Features¶

class getml.pipeline.Features(pipeline: str, targets: Sequence[str], data: Optional[Sequence[Feature]] = None)[source]¶

Container which holds a pipeline’s features. Features can be accessed by name, index or with a numpy array. The container supports slicing and is sort- and filterable.

Further, the container holds global methods to request features’ importances, correlations and their respective transpiled sql representation.

Note:

The container is an iterable. So, in addition to filter() you can also use python list comprehensions for filtering.

Example:

all_my_features = my_pipeline.features

first_feature = my_pipeline.features[0]

second_feature = my_pipeline.features["feature_1_2"]

all_but_last_10_features = my_pipeline.features[:-10]

important_features = [feature for feature in my_pipeline.features if feature.importance > 0.1]

names, importances = my_pipeline.features.importances()

names, correlations = my_pipeline.features.correlations()

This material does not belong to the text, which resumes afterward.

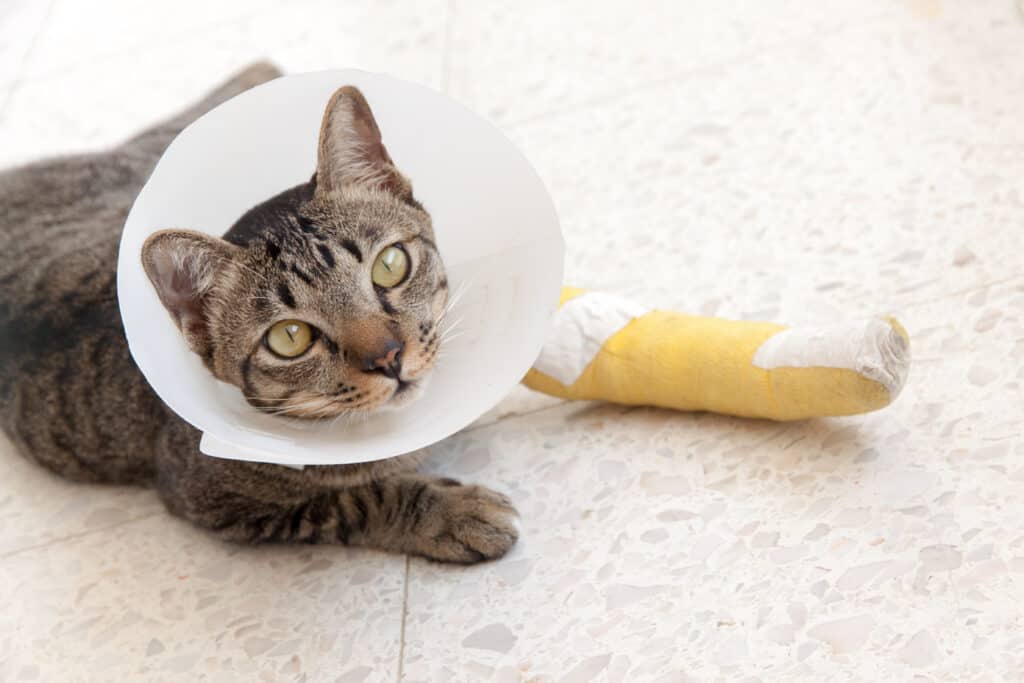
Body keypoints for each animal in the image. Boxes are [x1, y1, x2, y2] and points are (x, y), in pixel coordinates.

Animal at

sql_code = my_pipeline.features.to_sql()

Methods

`correlations`([target_num, sort])	Returns the data for the feature correlations, as displayed in the getML monitor.
`filter`(conditional)	Filters the Features container.
`importances`([target_num, sort])	Returns the data for the feature importances, as displayed in the getML monitor.
`sort`([by, key, descending])	Sorts the Features container.
`to_pandas`()	Returns all information related to the features in a pandas data frame.
`to_sql`([targets, subfeatures, dialect, ...])	Returns SQL statements visualizing the features.

Attributes

`correlation`	Holds the correlations of a `Pipeline`'s features.
`importance`	Holds the correlations of a `Pipeline`'s features.
`name`	Holds the names of a `Pipeline`'s features.
`names`	Holds the names of a `Pipeline`'s features.